* _Action item_
Please extract a passage word for word from the essay on the high cost of fuel, beginning at the words "This year, there" and stopping after the words "work that way.".

* _Extracted text_
The High Cost of Fuel

Just like gas prices, the energy demands on a person have never been higher.

The school year is over and it is summer break for me as a teacher. I have no other way to explain how I feel except that I am out of gas, energetically speaking. The tank is empty. As life would have it, I was also literally out of fuel on the last day of school. I had to fill up my tank. I had heard that Costco had the cheapest gas prices so I went there. It still cost me over $100 to fill up my tank. I don’t know that I’ve ever paid over $100 for a full tank of gas before. It was a little shocking and made me think twice about where I would drive and how far I would go with these prices.

My answer, for the most part, has been to give it a rest. I have been giving my car a rest and not driving many places, and I have been giving myself a rest by not doing many things. It has been a little less than a week since I’ve not been working and I still feel empty. Today, as I was drinking coffee and trying to figure out how to fuel up to get done what I wanted and needed to get done today I realized that I’m not sure how to fuel up.

This year at work, I had never worked so hard for so long on a nearly empty tank. I’m not sure I ever filled up. It was like every night I put just enough fuel in to get me through the next day. I didn’t have a quarter of a tank let alone a half or full tank. The energy I was putting out did not equal the energy I was putting back in. I honestly tried but I didn’t have that ability to put more in my tank than what felt like a few dollars a day.

I know that some can relate with the gas prices as they are right now. Some people will tell you, hurry up and fill up now while gas is under $5/gallon but you only have $10 to put in the tank that day. The day you get paid the prices have risen and you get less for your money. It is a cycle and you can’t get out because you only have enough to survive.

I’ve been in the pace of living paycheck to paycheck and the stress is overwhelming. You feel like you will never get ahead and that you can never take a break to breathe or fuel/save up. It is just the daily grind of getting just enough. That is how I felt energetically this year. Does it matter who is to blame for the prices of fuel being so high? Is there one thing in particular that is causing it? To be honest, I’m too tired to find out about why gas prices are too high right now. If I’m honest, I know it is probably many factors and one of them is that big systems profit and individuals suffer. Well, don’t I know how that feels being a teacher? The system will require all that I have to give and more without any thought to how it affects me personally.

One of my survival instincts is to go along to get along. I want to be good, perfect, give my all, and help no matter what. I think it can be a very good quality to have. I have a lot of care and concern for others and want to help them. I can get caught up in this way of living, and working, at my own expense. I will give you gas from my tank because you tell me you need it. I will give it to your family because they need it too. I will give it to the next person because well, I’ve got a quarter of a tank and you tell me your fuel light its on. Surely I have the heart to give from my stores for you. As long as I have a drop or a fume left, I feel I have an obligation to share it with you if you need it.

This year, there was no shortage of me giving of myself thinking others needed my time, energy, problem solving skills, help, and support more than I did. I passed out my fuel all willy nilly. I put $5 in the tank every night just to give out $9 in gas to everyone else. I was running on fumes daily and acting like I had a full tank for the taking. I wanted to blame everyone else for this problem. I wanted someone to notice and say that it wasn’t fair and offer to fill me up with fuel. The problem was I was surrounded by so many who were also on empty and had no ability to fill anyone up. Also, it isn’t supposed to work that way.

* _Data provided_

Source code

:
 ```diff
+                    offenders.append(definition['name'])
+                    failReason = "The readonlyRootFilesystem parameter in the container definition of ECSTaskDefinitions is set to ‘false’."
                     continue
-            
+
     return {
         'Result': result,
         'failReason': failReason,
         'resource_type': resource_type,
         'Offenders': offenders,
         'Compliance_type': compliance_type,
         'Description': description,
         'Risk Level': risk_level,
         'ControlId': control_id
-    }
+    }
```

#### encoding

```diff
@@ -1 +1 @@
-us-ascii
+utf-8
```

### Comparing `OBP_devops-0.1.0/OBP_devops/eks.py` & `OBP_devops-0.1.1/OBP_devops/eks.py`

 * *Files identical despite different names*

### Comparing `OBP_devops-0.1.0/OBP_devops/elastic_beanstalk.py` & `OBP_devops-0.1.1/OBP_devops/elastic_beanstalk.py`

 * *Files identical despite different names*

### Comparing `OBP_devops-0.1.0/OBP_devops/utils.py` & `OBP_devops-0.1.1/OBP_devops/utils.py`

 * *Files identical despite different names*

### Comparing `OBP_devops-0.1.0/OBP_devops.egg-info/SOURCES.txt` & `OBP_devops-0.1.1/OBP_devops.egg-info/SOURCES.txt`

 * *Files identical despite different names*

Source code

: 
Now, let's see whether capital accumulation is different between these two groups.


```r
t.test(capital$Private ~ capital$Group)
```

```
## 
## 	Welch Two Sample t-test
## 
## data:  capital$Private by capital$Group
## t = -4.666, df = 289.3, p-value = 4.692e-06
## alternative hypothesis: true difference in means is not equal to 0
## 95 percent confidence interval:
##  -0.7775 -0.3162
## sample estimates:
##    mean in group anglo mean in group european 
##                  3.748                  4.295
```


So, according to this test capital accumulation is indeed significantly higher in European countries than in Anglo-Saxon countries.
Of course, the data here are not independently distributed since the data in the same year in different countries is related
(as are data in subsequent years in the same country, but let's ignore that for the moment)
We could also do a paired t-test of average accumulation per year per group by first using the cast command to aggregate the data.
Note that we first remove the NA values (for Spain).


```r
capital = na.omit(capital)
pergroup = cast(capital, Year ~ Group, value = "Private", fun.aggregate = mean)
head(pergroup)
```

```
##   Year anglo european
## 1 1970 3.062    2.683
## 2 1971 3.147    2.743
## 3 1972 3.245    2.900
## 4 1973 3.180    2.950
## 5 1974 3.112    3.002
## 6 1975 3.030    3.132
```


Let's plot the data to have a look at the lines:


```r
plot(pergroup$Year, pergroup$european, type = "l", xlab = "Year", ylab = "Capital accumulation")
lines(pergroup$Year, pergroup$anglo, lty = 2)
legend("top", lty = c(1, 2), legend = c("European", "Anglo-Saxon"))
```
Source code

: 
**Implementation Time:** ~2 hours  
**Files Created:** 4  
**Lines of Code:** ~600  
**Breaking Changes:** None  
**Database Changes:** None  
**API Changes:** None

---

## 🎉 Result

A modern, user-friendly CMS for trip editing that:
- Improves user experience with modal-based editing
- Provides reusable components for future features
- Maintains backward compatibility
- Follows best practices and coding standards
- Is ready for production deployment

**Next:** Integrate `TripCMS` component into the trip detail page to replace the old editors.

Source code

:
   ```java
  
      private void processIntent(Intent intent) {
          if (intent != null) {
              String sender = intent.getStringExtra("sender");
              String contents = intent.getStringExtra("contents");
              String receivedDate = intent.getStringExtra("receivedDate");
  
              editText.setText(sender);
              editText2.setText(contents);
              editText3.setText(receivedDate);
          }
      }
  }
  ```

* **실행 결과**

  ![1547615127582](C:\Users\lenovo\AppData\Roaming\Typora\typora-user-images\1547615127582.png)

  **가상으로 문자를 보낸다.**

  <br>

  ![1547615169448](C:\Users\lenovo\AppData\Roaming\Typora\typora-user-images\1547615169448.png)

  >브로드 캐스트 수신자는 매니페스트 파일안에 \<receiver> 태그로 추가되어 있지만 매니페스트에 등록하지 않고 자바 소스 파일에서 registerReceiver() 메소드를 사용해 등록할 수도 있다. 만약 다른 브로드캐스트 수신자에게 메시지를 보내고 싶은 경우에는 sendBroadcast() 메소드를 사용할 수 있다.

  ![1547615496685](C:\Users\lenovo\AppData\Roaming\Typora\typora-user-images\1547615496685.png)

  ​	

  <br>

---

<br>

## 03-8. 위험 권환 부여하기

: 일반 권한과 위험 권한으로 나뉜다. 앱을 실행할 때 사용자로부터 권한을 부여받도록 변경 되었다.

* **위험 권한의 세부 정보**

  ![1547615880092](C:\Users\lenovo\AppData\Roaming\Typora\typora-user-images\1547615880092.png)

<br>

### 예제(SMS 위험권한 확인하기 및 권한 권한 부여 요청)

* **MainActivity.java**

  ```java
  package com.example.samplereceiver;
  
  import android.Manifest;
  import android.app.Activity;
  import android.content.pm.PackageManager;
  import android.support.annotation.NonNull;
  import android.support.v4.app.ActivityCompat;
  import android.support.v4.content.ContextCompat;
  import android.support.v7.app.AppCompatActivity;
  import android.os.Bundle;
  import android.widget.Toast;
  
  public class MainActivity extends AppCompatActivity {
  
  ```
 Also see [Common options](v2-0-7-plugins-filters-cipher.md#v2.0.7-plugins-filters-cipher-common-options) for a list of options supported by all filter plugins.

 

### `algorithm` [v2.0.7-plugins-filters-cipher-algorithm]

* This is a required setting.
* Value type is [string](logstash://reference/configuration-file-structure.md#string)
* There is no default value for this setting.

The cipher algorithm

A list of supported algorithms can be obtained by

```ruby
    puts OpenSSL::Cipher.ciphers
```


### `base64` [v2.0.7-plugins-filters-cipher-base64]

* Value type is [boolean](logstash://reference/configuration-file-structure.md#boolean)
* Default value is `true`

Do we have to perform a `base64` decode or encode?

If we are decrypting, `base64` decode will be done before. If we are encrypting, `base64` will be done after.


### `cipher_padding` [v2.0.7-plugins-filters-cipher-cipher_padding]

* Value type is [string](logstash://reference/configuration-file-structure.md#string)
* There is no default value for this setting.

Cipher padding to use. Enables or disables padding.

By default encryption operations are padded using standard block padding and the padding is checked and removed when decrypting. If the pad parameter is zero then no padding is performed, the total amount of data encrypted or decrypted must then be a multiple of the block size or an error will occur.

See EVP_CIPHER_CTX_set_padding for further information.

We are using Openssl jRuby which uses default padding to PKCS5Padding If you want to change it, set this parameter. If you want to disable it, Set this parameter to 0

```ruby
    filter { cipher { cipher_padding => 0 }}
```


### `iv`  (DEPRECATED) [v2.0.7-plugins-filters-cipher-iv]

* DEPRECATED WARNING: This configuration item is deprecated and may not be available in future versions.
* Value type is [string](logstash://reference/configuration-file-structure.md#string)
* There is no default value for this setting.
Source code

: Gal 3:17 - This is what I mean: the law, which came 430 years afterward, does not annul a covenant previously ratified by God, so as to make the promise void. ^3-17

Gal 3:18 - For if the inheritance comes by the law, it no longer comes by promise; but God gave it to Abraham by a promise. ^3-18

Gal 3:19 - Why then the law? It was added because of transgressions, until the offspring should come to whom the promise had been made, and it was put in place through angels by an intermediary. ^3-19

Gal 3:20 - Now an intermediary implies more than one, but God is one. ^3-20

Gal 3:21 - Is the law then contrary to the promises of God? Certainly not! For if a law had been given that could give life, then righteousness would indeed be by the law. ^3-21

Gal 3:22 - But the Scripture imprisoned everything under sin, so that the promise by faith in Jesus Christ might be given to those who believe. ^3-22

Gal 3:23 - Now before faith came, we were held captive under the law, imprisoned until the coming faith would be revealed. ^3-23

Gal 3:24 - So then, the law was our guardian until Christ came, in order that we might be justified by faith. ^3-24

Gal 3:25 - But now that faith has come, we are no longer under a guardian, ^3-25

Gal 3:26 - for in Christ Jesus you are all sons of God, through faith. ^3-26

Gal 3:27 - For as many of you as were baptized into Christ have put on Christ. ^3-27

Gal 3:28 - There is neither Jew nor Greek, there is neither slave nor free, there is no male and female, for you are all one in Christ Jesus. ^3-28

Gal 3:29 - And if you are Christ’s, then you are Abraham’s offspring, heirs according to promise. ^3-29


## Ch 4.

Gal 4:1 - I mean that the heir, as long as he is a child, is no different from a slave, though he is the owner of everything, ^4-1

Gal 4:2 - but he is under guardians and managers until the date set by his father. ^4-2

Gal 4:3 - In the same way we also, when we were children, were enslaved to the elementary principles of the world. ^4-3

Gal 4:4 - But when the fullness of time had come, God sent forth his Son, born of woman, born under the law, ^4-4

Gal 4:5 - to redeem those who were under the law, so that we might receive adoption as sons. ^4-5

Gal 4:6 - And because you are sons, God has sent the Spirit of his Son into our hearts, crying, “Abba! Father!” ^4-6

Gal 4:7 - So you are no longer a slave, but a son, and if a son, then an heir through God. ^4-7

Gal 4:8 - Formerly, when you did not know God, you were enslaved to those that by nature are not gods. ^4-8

* _Solution to this problem_
This year, there was no shortage of me giving of myself thinking others needed my time, energy, problem solving skills, help, and support more than I did. I passed out my fuel all willy nilly. I put $5 in the tank every night just to give out $9 in gas to everyone else. I was running on fumes daily and acting like I had a full tank for the taking. I wanted to blame everyone else for this problem. I wanted someone to notice and say that it wasn’t fair and offer to fill me up with fuel. The problem was I was surrounded by so many who were also on empty and had no ability to fill anyone up. Also, it isn’t supposed to work that way.